### Assignment
Give back, word for word, the lines in the listing below from the one holding "- [[id:31168ada-879d-423d-867a-31dc150fcb57][Emergence]]" down to the one holding "Implementation of native", both ends included.

### Raw data
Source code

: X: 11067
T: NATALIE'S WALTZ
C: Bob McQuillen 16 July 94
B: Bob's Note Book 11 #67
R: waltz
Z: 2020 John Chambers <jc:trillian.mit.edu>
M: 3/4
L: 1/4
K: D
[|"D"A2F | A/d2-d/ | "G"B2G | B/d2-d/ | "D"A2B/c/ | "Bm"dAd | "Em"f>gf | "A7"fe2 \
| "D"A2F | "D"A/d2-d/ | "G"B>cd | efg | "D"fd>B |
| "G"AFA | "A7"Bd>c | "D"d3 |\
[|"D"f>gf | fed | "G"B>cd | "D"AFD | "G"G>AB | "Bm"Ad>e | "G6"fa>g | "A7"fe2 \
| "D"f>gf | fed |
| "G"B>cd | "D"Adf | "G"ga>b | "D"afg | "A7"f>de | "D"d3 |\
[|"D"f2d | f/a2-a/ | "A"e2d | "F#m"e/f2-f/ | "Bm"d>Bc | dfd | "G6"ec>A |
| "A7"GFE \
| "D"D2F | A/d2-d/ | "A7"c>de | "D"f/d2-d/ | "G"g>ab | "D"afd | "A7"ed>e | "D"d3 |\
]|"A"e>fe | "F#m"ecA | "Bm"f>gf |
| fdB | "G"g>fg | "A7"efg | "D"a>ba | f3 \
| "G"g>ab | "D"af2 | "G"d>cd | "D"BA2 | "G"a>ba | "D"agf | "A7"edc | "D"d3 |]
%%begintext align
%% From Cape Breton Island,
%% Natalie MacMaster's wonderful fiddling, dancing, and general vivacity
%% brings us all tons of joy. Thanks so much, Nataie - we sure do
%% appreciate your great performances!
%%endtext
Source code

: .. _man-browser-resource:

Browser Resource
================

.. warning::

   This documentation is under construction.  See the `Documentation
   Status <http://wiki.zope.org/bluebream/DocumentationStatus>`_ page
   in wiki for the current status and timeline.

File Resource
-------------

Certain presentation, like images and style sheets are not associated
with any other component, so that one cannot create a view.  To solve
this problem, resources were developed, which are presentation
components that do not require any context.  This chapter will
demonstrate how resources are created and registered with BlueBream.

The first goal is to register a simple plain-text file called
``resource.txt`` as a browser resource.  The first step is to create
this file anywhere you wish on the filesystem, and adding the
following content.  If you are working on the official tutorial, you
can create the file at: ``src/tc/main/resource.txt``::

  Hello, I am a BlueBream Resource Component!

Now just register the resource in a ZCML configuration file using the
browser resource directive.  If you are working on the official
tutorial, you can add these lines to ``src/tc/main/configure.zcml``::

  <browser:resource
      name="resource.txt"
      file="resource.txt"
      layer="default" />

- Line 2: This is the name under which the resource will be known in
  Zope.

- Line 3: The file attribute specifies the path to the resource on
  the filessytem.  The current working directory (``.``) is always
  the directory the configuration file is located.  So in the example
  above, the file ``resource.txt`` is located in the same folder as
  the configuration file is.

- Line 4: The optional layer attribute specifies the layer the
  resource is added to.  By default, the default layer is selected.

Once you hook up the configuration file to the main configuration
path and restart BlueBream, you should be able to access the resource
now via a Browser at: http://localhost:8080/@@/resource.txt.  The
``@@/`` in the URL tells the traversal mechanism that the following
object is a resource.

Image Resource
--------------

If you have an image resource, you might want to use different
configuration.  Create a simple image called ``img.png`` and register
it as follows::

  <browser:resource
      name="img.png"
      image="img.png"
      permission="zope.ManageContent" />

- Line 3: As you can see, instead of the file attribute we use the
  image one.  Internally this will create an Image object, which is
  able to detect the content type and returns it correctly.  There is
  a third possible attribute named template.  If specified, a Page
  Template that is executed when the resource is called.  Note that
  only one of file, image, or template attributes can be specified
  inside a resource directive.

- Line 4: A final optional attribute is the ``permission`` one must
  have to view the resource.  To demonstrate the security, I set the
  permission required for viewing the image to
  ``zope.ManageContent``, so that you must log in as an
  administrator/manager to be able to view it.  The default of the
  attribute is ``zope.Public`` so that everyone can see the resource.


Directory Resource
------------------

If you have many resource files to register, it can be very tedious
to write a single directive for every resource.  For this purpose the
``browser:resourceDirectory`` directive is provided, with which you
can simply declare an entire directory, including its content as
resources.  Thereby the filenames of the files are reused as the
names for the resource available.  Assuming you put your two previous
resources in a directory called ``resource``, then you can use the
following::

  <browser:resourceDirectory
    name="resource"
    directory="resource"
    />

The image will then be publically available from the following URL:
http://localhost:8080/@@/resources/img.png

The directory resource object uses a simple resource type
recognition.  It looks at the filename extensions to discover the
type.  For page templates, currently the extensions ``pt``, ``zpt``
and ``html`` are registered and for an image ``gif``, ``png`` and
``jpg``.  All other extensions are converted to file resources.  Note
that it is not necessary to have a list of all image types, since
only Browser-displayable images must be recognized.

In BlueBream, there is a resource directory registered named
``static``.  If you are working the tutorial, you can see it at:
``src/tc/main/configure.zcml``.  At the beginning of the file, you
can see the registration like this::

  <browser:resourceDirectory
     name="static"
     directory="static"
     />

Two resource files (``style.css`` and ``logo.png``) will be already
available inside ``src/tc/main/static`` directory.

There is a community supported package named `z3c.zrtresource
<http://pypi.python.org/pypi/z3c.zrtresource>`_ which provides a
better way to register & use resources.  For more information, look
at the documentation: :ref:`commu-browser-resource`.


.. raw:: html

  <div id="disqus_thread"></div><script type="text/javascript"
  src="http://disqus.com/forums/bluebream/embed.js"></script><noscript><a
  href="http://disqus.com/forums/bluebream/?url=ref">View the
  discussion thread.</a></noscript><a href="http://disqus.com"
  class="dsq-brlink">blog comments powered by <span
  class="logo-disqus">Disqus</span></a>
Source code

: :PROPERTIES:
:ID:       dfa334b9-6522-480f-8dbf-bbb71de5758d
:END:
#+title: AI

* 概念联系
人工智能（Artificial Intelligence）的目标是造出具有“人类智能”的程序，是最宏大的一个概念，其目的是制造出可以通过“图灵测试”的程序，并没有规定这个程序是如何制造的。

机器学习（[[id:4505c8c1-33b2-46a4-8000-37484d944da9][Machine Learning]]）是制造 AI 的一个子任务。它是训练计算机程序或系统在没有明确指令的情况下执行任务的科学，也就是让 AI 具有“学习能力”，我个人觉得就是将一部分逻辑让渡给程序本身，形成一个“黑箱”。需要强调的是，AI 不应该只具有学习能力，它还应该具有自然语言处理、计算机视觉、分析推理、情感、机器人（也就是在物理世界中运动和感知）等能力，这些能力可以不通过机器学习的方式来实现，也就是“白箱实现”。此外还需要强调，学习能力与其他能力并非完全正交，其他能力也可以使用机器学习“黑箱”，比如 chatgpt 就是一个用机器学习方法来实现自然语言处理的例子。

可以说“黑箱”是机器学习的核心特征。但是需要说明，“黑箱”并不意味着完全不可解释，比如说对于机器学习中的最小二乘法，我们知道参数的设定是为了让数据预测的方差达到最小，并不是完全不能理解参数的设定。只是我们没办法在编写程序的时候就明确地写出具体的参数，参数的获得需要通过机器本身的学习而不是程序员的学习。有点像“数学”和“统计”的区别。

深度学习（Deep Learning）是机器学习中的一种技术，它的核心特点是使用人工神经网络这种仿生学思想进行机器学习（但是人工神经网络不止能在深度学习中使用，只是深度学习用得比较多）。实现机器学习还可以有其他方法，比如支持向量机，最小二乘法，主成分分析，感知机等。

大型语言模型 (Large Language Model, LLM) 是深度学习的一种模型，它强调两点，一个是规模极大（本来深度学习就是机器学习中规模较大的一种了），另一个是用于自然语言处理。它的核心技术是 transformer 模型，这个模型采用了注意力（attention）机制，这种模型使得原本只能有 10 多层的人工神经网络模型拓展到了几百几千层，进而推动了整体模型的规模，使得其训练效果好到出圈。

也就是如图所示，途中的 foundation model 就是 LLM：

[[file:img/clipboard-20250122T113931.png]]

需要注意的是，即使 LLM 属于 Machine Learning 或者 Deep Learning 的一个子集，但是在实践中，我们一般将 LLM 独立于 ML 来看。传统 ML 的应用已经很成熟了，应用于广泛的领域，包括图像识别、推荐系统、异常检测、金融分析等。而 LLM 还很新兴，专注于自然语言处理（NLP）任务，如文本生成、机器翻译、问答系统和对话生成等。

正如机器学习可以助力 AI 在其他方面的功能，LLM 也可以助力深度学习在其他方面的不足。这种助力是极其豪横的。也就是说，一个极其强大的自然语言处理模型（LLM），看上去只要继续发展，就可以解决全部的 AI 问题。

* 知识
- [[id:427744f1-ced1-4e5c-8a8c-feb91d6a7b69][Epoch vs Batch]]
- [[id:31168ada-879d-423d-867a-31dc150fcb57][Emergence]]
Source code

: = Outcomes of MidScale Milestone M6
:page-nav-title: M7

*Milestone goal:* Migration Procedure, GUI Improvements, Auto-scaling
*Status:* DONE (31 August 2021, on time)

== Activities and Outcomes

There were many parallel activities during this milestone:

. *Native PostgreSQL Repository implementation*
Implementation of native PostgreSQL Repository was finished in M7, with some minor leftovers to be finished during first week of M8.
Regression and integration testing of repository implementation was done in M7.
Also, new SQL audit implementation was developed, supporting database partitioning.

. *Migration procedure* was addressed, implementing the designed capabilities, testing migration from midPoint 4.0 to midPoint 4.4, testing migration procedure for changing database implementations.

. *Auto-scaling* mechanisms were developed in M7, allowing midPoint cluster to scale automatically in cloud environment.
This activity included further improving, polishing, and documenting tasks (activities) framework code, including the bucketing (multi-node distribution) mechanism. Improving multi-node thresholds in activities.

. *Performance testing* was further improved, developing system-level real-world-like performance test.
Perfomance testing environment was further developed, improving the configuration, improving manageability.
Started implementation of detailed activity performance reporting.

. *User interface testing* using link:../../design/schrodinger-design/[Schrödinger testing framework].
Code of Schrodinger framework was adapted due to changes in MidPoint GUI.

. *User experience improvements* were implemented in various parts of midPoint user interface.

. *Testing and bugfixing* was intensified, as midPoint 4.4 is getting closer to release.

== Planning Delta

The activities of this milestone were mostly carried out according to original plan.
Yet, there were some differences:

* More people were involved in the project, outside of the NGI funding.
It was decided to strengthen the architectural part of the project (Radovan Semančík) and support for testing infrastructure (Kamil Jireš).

### Expected output
- [[id:31168ada-879d-423d-867a-31dc150fcb57][Emergence]]
Source code

: = Outcomes of MidScale Milestone M6
:page-nav-title: M7

*Milestone goal:* Migration Procedure, GUI Improvements, Auto-scaling
*Status:* DONE (31 August 2021, on time)

== Activities and Outcomes

There were many parallel activities during this milestone:

. *Native PostgreSQL Repository implementation*
Implementation of native PostgreSQL Repository was finished in M7, with some minor leftovers to be finished during first week of M8.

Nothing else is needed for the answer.